The shanty town, formerly located in the southern Italian city of Reggio in Calabria, was bulldozed this week by police following a series of problems stemming from the makeshift camp in recent months, Italian newspaper Il Giornale reports.
Safety concerns at the camp have been a major issue, with fires breaking out over the last few months that have led to three deaths, the most recent being a 29-year-old Senegalese man who died last month.
In the aftermath of the death of the Senegalese man, populist Deputy Prime Minister and Minister of the Interior Matteo Salvini said the government had offered up 133 places in migrant homes but only eight migrants accepted the offer.
“They preferred to stay in the shanty towns, just abuse and illegality,” he explained.
Of the total 1,592 migrants who lived in the camp, 200 have been sent to migrant homes, 460 have moved on their own accord and 923 are currently being housed in a tent city set up by the government.
Italy’s Migrant Crackdown: Expulsions up, Squatter Camps Cleared https://t.co/3AhywhHjkN
— Breitbart London (@BreitbartLondon) December 19, 2018
The conditions in the new tent city are a stark improvement on the former shanty town, delivering working toilets and being supervised to ensure people’s safety.
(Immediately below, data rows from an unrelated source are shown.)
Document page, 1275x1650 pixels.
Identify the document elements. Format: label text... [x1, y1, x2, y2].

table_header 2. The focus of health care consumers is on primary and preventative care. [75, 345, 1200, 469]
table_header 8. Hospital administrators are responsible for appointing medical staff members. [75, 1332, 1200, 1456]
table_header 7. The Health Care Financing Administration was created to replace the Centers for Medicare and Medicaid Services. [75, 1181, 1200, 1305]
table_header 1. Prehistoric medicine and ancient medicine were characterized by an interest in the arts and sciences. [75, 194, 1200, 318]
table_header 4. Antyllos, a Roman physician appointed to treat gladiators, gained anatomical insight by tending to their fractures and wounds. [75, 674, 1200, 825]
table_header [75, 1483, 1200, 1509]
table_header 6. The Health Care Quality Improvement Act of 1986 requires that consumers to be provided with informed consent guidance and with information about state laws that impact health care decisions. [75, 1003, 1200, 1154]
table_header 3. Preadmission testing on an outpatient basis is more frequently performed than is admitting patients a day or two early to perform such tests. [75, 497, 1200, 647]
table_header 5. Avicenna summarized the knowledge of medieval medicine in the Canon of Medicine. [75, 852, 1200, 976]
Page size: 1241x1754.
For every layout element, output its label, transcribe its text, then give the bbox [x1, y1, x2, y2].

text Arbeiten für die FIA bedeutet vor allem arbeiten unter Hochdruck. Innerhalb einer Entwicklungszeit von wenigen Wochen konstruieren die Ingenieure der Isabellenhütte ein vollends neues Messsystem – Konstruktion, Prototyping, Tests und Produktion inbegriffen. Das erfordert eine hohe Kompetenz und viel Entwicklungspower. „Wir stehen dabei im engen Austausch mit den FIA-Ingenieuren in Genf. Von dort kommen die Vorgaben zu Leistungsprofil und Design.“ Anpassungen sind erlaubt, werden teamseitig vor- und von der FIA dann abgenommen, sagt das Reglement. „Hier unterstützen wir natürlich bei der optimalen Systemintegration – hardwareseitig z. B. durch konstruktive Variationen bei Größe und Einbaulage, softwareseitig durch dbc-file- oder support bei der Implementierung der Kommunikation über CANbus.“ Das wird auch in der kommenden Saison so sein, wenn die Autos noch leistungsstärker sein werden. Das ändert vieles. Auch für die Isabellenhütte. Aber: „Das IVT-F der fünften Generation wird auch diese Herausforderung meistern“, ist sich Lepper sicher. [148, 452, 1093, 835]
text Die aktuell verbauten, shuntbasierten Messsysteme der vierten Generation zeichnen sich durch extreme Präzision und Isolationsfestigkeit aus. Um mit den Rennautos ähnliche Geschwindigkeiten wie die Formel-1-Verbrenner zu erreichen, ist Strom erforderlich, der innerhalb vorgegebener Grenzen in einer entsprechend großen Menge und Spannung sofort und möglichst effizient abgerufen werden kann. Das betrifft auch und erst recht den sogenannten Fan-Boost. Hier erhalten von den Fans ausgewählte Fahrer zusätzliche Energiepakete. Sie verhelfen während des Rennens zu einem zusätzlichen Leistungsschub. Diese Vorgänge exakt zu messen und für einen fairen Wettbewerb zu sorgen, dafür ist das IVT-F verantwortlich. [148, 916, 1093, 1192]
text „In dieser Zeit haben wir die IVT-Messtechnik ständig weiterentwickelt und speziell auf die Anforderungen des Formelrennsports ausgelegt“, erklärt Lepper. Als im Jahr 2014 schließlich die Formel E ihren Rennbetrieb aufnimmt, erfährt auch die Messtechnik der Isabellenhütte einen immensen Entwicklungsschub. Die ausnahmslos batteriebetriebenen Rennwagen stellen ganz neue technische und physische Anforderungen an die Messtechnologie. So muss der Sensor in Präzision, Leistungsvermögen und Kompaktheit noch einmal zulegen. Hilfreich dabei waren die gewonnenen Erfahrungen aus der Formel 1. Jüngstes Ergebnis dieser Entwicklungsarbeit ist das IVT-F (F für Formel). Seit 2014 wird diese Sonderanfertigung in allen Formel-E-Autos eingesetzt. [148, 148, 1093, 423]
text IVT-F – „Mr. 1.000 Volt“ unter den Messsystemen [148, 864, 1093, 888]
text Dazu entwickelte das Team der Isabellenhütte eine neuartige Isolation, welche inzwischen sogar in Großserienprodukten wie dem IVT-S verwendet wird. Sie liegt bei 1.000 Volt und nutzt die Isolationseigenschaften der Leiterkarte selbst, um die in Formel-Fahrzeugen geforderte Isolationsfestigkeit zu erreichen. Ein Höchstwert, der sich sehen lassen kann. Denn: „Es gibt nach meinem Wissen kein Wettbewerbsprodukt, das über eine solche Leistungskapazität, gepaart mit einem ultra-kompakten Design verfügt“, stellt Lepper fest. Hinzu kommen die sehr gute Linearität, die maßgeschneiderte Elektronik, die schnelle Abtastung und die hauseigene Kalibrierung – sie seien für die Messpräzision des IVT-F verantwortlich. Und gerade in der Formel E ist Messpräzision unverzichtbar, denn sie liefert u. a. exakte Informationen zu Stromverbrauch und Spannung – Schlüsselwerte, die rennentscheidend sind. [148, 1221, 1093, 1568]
Salvini himself said that he was happy about the clearing of the camp, saying the government “finally erased one of the most shameful slums in Italy where degradation, lawlessness, and exploitation proliferated.”
“After years of talk, now the facts have come I thank those who helped achieve this result, starting with the prefect,” he added.
The removal of squatter camps was one of the main pillars in the recently passed migration and security decree drafted by Salvini in 2018.
In Italy, Salvini has become synonymous with the “ruspa” or bulldozer after promising to clean up the country.
— Matteo Salvini (@matteosalvinimi) November 26, 2018
In November of last year, following raids against the mafia, the populist leader got in a bulldozer himself to begin the destruction of illegally built mafia homes.
Following the demolition of the homes, Salvini remarked that if he should lose his position as Interior Minister, “I’d have a second profession as a demolition worker, but also a rebuilder.”
The evictions in Reggio come after Salvini had already spearheaded the eviction of around 1,000 migrants in Turin from the city’s former Olympic village last year.